What if we took seriously the lesson that the land is God’s, and that we are meant to benefit from the natural abundance that springs from it. The gifts that spring up from the land we are to experience as a gift, part of a relationship, that links us with God and with generations past and future. We may make use of them, but only with reverence. The buzzword is “sustainability,” but it’s even more precious than that if we treat it as a gift.
Well, attached to this “land,” along with its potential for agricultural, there is wind, there is sunlight. These can be converted to energy. The dignity to using them in this way comes from the fact that they connect the individual not to the marketplace, but to God and the land.
My interpretation of the text leads me to believe that there is something powerful about people being connected as directly as possible to this source of natural abundance. Because it is there that we “feel” the love of our Creator for us, and “see” it as part of what connects us to our children and parents, and feel motivated by our own love for all of this, to care for it and tend it lovingly for the future. In this sacred and loving connection lies our hope that we can save the planet and one another. So let’s do everything we can do deepen and enrich our sense of our dependence on, and our ability to enter into sacred relationship with the land.
When I read stories about how vigorously fossil fuel interests and private utility companies are trying to delay or prevent the deployment of liberating renewable energy technologies, I am reminded of the story of Pharaoh. If you recall this story, Pharaoh took ownership of the produce of Egypt during seven years of plenty, and then when seven years of famine came, he sold the life-saving grain back to his people. At first this was very helpful. But as the famine wore on, this market for grain became exploitative. People were forced to pay for it by selling first their draft animals, then their land, and finally they sold themselves into slavery to Pharaoh.

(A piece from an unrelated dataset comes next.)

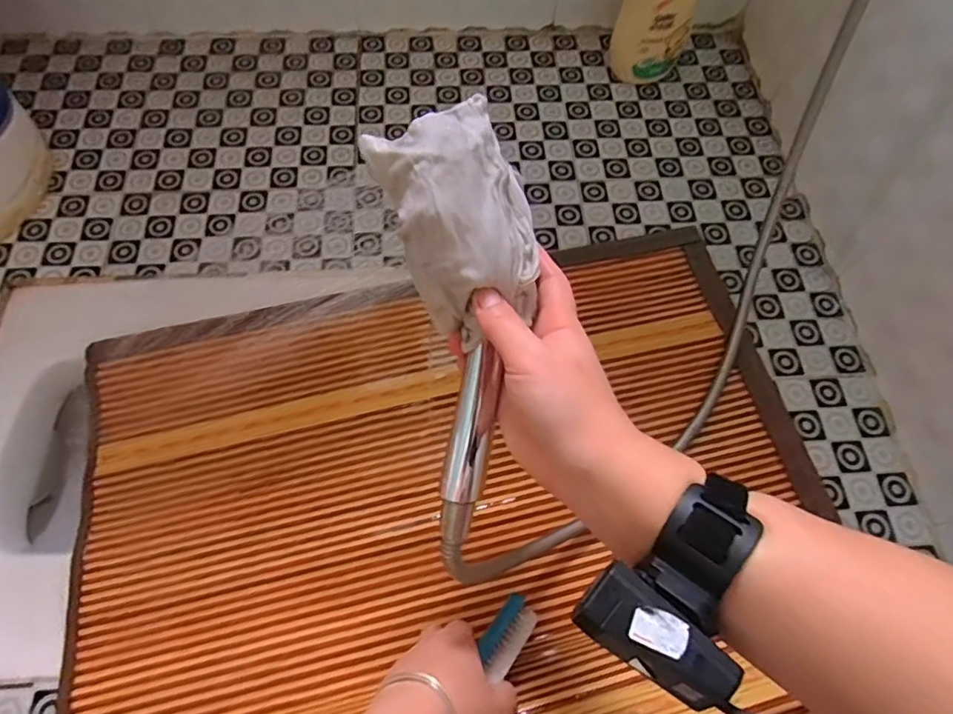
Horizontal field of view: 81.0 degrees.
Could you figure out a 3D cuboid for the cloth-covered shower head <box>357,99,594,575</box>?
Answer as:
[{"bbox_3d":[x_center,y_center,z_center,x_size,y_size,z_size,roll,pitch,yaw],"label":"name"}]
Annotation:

It seems to me that there is a similarity here with the fossil fuel giants taking control of the millions of years of “plenty,” during which carbon was stored in the ground and became oil and gas, then selling them back to us. At first it was very helpful (and saved a lot of whales), but we have turned the corner and understand now that the environmental costs are too high.
We can and must throw off this Carbon Pharaoh, even though, just like with the first Pharaoh, despite warnings of disaster, he seems to be only hardening his heart against us. In the Bible, deliverance began with prayer, and was accomplished with a lot of help from God. Today our prophets are climate scientists, and the increasingly unmistakable drumroll of catastrophes, from widespread and devastating wild fires, droughts, and famines, to inundation of coastal cities along with more and more powerful hurricanes and storms, are feeling like modern day “plagues.”

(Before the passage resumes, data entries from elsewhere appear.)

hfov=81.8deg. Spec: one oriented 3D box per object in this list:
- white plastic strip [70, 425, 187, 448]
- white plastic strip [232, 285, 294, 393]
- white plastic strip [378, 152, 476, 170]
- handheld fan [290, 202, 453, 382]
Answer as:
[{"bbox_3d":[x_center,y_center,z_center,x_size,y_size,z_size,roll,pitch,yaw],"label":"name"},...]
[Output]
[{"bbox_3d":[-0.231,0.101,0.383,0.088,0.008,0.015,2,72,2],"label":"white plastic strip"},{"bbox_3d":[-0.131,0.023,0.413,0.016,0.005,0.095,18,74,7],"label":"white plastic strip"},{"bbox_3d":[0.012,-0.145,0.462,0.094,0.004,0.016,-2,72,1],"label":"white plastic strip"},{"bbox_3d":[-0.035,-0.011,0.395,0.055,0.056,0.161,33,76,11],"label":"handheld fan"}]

In the Jewish tradition, we look at time as something like an ascending spiral, that advances, hopefully, even as it revisits the same stories year in and year out. Our texts give us keys and clues to living honorably on the land. Can we take these images and ideals and use them to build a new model of relationship between human beings and the sustaining and loving landscape we have been given, before it is too late?
When we do this, then the struggle will be over, and we will truly be able to say that our soul has returned from a very profound exile and found rest. Because isn’t this what we long for: the repose of the soul, in peace, in justice and with love, upon the good land that we have been given, in a world in which each person is able to rest in the shade of their own fig tree and vine, knowing that each other person rests securely under their own?